Fàilte! (Welcome!)

Fàilte! (Welcome!)
This blog is the result of my ongoing research into the people, places and events that have shaped the Western Isles of Scotland and, in particular, the 'Siamese-twins' of Harris and Lewis.
My interest stems from the fact that my Grandfather was a Stornowegian and, until about four years ago, that was the sum total of my knowledge, both of him and of the land of his birth.
I cannot guarantee the accuracy of everything that I have written (not least because parts are, perhaps, pioneering) but I have done my best to check for any errors.
My family mainly lived along the shore of the Sound of Harris, from An-t-Ob and Srannda to Roghadal, but one family 'moved' to Direcleit in the Baighs...

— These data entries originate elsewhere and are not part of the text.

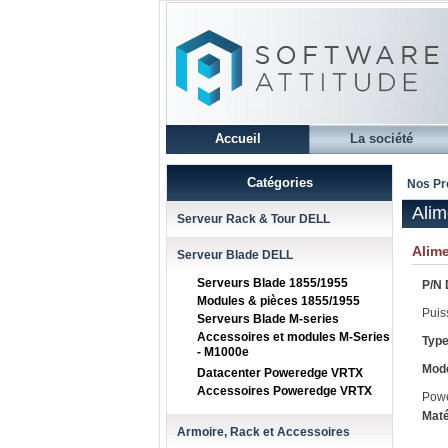
Accueil
La société
Catégories
Nos Pr
Alim
Serveur Rack & Tour DELL
Alim
Serveur Blade DELL
Serveurs Blade 1855/1955
P/N 
Modules & pièces 1855/1955
Puis
Serveurs Blade M-series
Accessoires et modules M-Series
Type
- M1000e
Mode
Datacenter Poweredge VRTX
Accessoires Poweredge VRTX
Pow
Maté
Armoire, Rack et Accessoires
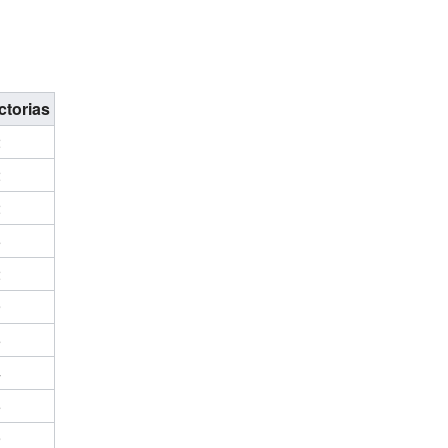
ctorias
2
2
2
5
2
9
5
4
5
9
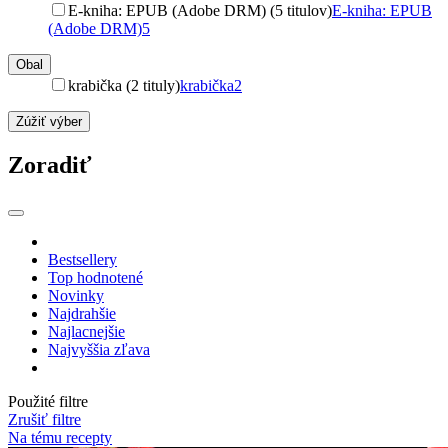
E-kniha: EPUB (Adobe DRM) (5 titulov)
E-kniha: EPUB
(Adobe DRM)
5
Obal
krabička (2 tituly)
krabička
2
Zúžiť výber
Zoradiť
Bestsellery
Top hodnotené
Novinky
Najdrahšie
Najlacnejšie
Najvyššia zľava
Použité filtre
Zrušiť filtre
Na tému recepty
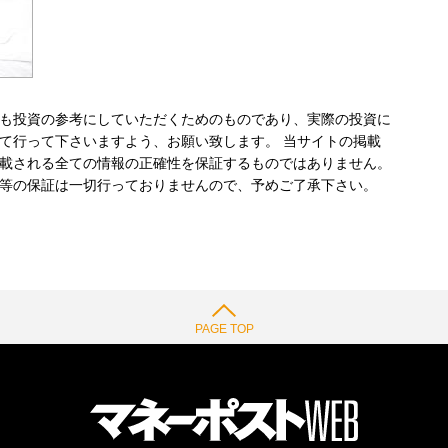
も投資の参考にしていただくためのものであり、実際の投資に
て行って下さいますよう、お願い致します。 当サイトの掲載
載される全ての情報の正確性を保証するものではありません。
等の保証は一切行っておりませんので、予めご了承下さい。
PAGE TOP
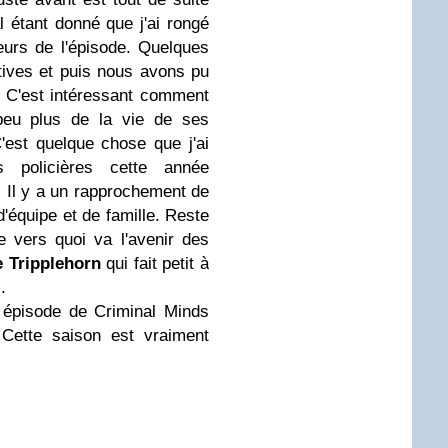
l étant donné que j'ai rongé
urs de l'épisode. Quelques
tives et puis nous avons pu
. C'est intéressant comment
peu plus de la vie de ses
est quelque chose que j'ai
s policières cette année
Il y a un rapprochement de
d'équipe et de famille. Reste
e vers quoi va l'avenir des
 Tripplehorn
qui fait petit à
.
 épisode de Criminal Minds
 Cette saison est vraiment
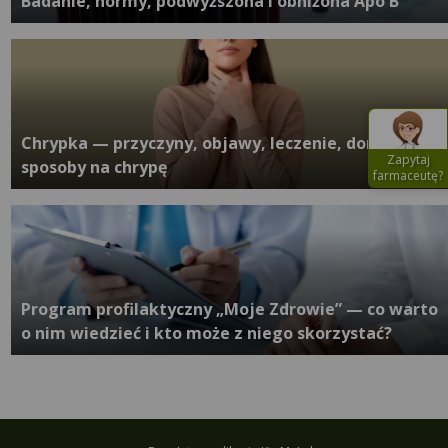
Badanie, normy, podwyższona i obniżona Apo B
Chrypka — przyczyny, objawy, leczenie, domowe
Zapytaj
sposoby na chrypę
farmaceutę?
Program profilaktyczny „Moje Zdrowie” — co warto
o nim wiedzieć i kto może z niego skorzystać?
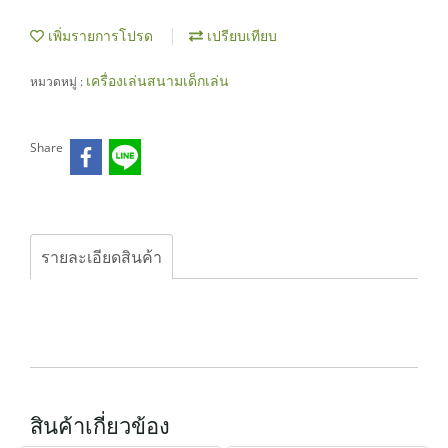
เพิ่มรายการโปรด
เปรียบเทียบ
เครื่องเล่นสนามเด็กเล่น
หมวดหมู่ :
Share
รายละเอียดสินค้า
สินค้าเกี่ยวข้อง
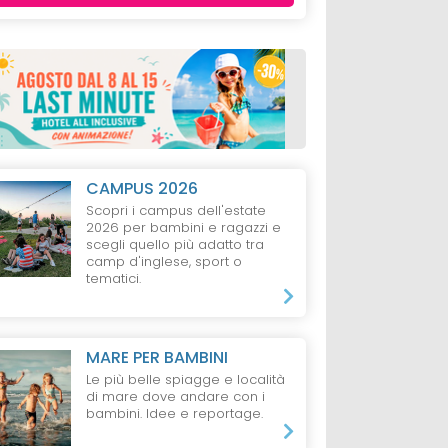
CAMPUS 2026
Scopri i campus dell'estate
2026 per bambini e ragazzi e
scegli quello più adatto tra
camp d'inglese, sport o
tematici.
MARE PER BAMBINI
Le più belle spiagge e località
di mare dove andare con i
bambini. Idee e reportage.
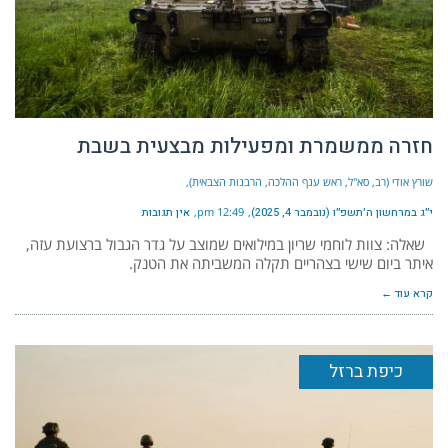
חזרה ממשמרת ומפעילות מבצעית בשבת
שורץ אודי (רב, סא"ל, ראש ענף ההלכה, הרבנות הצבאית)
י״ג במרחשון ה׳תשפ״ו (נובמבר 4, 2025)
12:49 pm
אין תגובות
שאלה: צוות לוחמי שריון במילואים שמוצב על גדר הגבול ברצועת עזה,
איתר ביום שישי בצהריים תקלה המשביתה את הטנק.
קרא עוד ←
כיפת ברזל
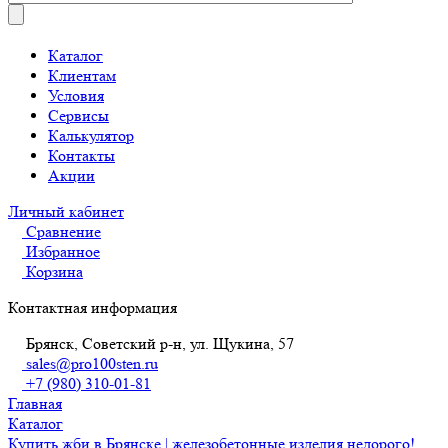
Каталог
Клиентам
Условия
Сервисы
Калькулятор
Контакты
Акции
Личный кабинет
Сравнение
Избранное
Корзина
Контактная информация
Брянск, Советский р-н, ул. Щукина, 57
sales@pro100sten.ru
+7 (980) 310-01-81
Главная
Каталог
Купить жби в Брянске | железобетонные изделия недорого!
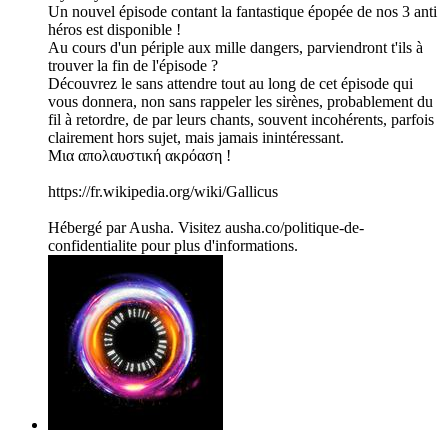
Un nouvel épisode contant la fantastique épopée de nos 3 anti
héros est disponible !
Au cours d'un périple aux mille dangers, parviendront t'ils à
trouver la fin de l'épisode ?
Découvrez le sans attendre tout au long de cet épisode qui
vous donnera, non sans rappeler les sirènes, probablement du
fil à retordre, de par leurs chants, souvent incohérents, parfois
clairement hors sujet, mais jamais inintéressant.
Μια απολαυστική ακρόαση !
https://fr.wikipedia.org/wiki/Gallicus
Hébergé par Ausha. Visitez ausha.co/politique-de-
confidentialite pour plus d'informations.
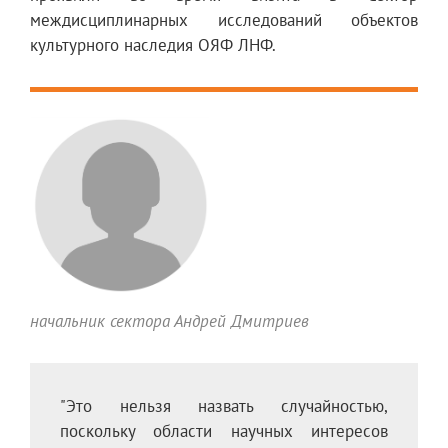
междисциплинарных исследований объектов
культурного наследия ОЯФ ЛНФ.
начальник сектора Андрей Дмитриев
"Это нельзя назвать случайностью,
поскольку области научных интересов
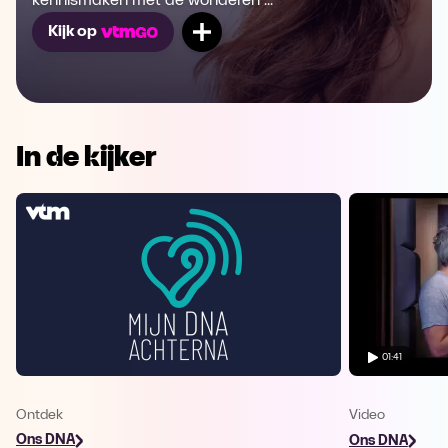
kennismaken met de wonderen ...
Mijn lijst
Kijk op
In de kijker
01:41
Ontdek
Video
Ons DNA
Ons DNA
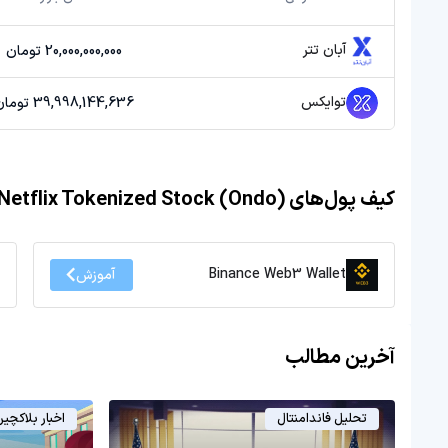
آبان تتر
20,000,000,000 تومان
توایکس
39,998,144,636 تومان
کیف پول‌های Netflix Tokenized Stock (Ondo)
Binance Web3 Wallet
آموزش
آخرین مطالب
تحلیل فاندامنتال
اخبار بلاکچی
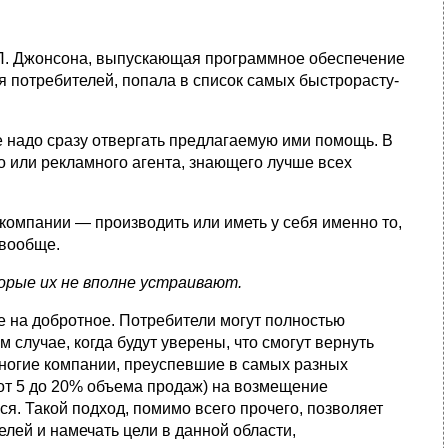
 П. Джонсо­на, выпускающая программное обеспечение
я потребителей, попала в список самых быстрорасту­
е надо сразу отвергать предлагаемую ими помощь. В
о или рекламного агента, знающего лучше всех
компании — производить или иметь у себя именно то,
 вообще.
рые их не вполне устраивают.
е на доброт­ное. Потребители могут полностью
м случае, когда будут уверены, что смогут вернуть
Многие компании, преуспевшие в самых разных
(от 5 до 20% объема продаж) на возмещение
ся. Такой подход, помимо всего прочего, позволяет
лей и намечать цели в данной области,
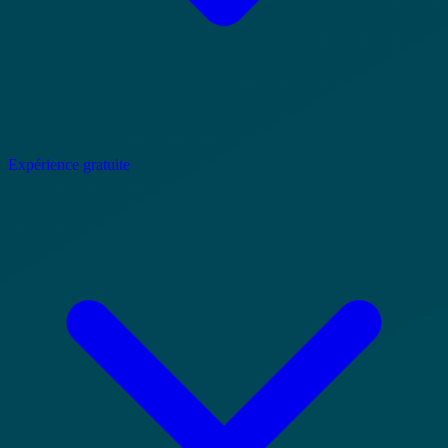
Expérience gratuite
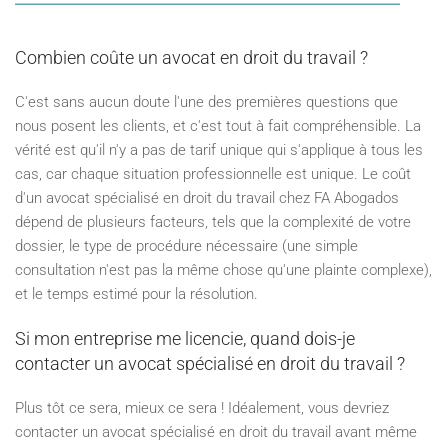
Combien coûte un avocat en droit du travail ?
C'est sans aucun doute l'une des premières questions que
nous posent les clients, et c'est tout à fait compréhensible. La
vérité est qu'il n'y a pas de tarif unique qui s'applique à tous les
cas, car chaque situation professionnelle est unique. Le coût
d'un avocat spécialisé en droit du travail chez FA Abogados
dépend de plusieurs facteurs, tels que la complexité de votre
dossier, le type de procédure nécessaire (une simple
consultation n'est pas la même chose qu'une plainte complexe),
et le temps estimé pour la résolution.
Si mon entreprise me licencie, quand dois-je
contacter un avocat spécialisé en droit du travail ?
Plus tôt ce sera, mieux ce sera ! Idéalement, vous devriez
contacter un avocat spécialisé en droit du travail avant même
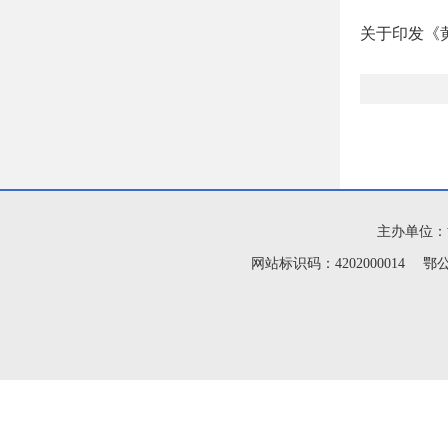
关于印发《
主办单位：
网站标识码：4202000014 鄂公网安备420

©Copyright 2011 Peter Kerr All rights reserved

Thursday, 28 October 2010

Burial at Sea in the 19thC

In connection with my quest to discover where my ancestor Malcolm Kerr (1822-1898) might have been laid to rest I contacted the  National Maritime Museum in Greenwich to see what is known regarding the rules & regulations for burials at sea pertaining at the time.

The Births and Deaths Act, 1836 (which set up the system of civil registration in England and Wales), the Registration of Births and Deaths Act, 1874 and the Merchant Shipping Act, 1894 gave instructions to Captains on how to register the actual death, but contained absolutely nothing dealing with the circumstances, such as the minimum depth of water or distance from the shore, under which such a burial could be undertaken.

My initial astonishment at the lack of any such legislation existing at that time has been tempered somewhat by the reflection that many souls were lost overboard (or in wrecks) close to land and yet their bodies were never given-up by the sea.
With that knowledge and experience perhaps it was felt unnecessary to specify a depth of water or a distance from the shore? It would appear to have been a matter of discretion as to whether to perform a burial at sea or to take the body ashore for burial, just so long as the actual death aboard the vessel was correctly recorded.

It also means that, whilst not proven, Malcolm could indeed have been buried at the spot where he died in the Horseshoe Bay of the Sound of Kerrera...

Note: I am extremely grateful to the Information Assistant at the Museum's Library for his diligent research into this topic.